Using alrng utility for retrieving random data using Windows
To retrieve 12,000 bytes of entropy directly from the AlphaRNG device to a file over a secure connection:
alrng -e -o rnd.bin -n 12000
Alternatively, you can use SHA-256 and SHA-512 entropy extractors, provided by the AlphaRNG Software Kit, for generating entropy bytes by applying SHA-256 (or SHA-512) method to concatenated RAW random bytes produced by both random noise sources. These methods comply with NIST SP 800 90B section 3.1.5.1 (Recommendation for the Entropy Sources Used for Random Bit Generation) and NIST FIPS PUB 180-4 (Secure Hash Standard). The extracted in/out ratio is 2/1 so that for every bit produced for output there will be 2 bits used for inout.
To retrieve 12,000 bytes of entropy using SHA-256 entropy extractor to a file over a secure connection:
alrng -x -o rnd.bin -n 12000
To retrieve 12,000 bytes of entropy using SHA-512 entropy extractor to a file over a secure connection:
alrng -X -o rnd.bin -n 12000
FreeBSD
Downloading the software kit
The software kit for FreeBSD can be downloaded here. Alternatively it can be downloaded with git using the following command:
git clone https://github.com/tectrolabs/alpharng.git
Locate the source code with the following command:
cd alpharng/linux-and-macOS/alrng/
Prerequisites
On FreeBSD, the gcc dependency can be installed by running the following from the command line:
sudo pkg install lang/gcc
Building utilities and components
To build and install utilities you will need to run the following from the command line:
make -f Makefile.bsd
sudo make -f Makefile.bsd install
To verify that the AlphaRNG device has been installed successfully, run the following on command line prompt:
sudo alrng -l
If the device is successfully installed and ready for usage, the output may look like this:
Device 0: 'Alpha True RNG ', S/N: F0383F99E34084B, version: 1.0
Using alrng utility for retrieving random data
To retrieve 12,000 bytes of entropy directly from the AlphaRNG device to a file over a secure connection:
sudo alrng -e -o rnd.bin -n 12000
Alternatively, you can use SHA-256 and SHA-512 entropy extractors, provided by the AlphaRNG Software Kit, for generating entropy bytes by applying SHA-256 (or SHA-512) method to concatenated RAW random bytes produced by both random noise sources. These methods comply with NIST SP 800 90B section 3.1.5.1 (Recommendation for the Entropy Sources Used for Random Bit Generation) and NIST FIPS PUB 180-4 (Secure Hash Standard). The extracted in/out ratio is 2/1 so that for every bit produced for output there will be 2 bits used for inout.

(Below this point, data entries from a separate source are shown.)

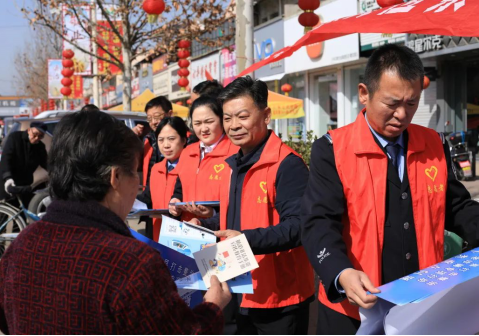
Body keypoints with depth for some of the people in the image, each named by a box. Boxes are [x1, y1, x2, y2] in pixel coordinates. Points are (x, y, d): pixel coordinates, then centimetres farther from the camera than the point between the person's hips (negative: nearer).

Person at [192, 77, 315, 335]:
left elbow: (298, 226, -23)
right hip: (238, 293, 8)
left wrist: (247, 239, -32)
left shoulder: (287, 164, -15)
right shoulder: (233, 165, 12)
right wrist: (204, 227, 5)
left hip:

To retrieve 12,000 bytes of entropy using SHA-256 entropy extractor to a file over a secure connection:
sudo alrng -x -o rnd.bin -n 12000
To retrieve 12,000 bytes of entropy using SHA-512 entropy extractor to a file over a secure connection:
sudo alrng -X -o rnd.bin -n 12000
Using the supplied unique public RSA 2048-bit key
The AlphaRNG software kit comes with two hard-coded public keys: one RSA 2048 bit key and one RSA 1024-bit key. Those two keys are used for establishing secure connections with any AlphaRNG device. In addition, each AlphaRNG is shipped with a unique public RSA 2048-bit key that can be exclusively used with one such device.
To retrieve 12,000 random bytes from the AlphaRNG device to a file over a secure connection using the supplied unique public RSA 2048-bit key (you will need to run it with sudo permissions when used on Linux or FreeBSD platforms):
alrng -e -o rnd.bin -n 12000 -k public_key-XYZ.pem
Using AlphaRNG devices in virtual environment
AlphaRNG devices work with Linux, macOS, FreeBSD and Windows, and run in virtual machines using software such as VMware Player, VMware ESXi, VirtualBox, and Parallels. We have noticed however a decrease in projected AlphaRNG performance when using virtual machines. For best results, when used with virtual machines, we recommend connecting the AlphaRNG device to a USB port version 3 (or higher) or configuring the USB port as a pass-through device.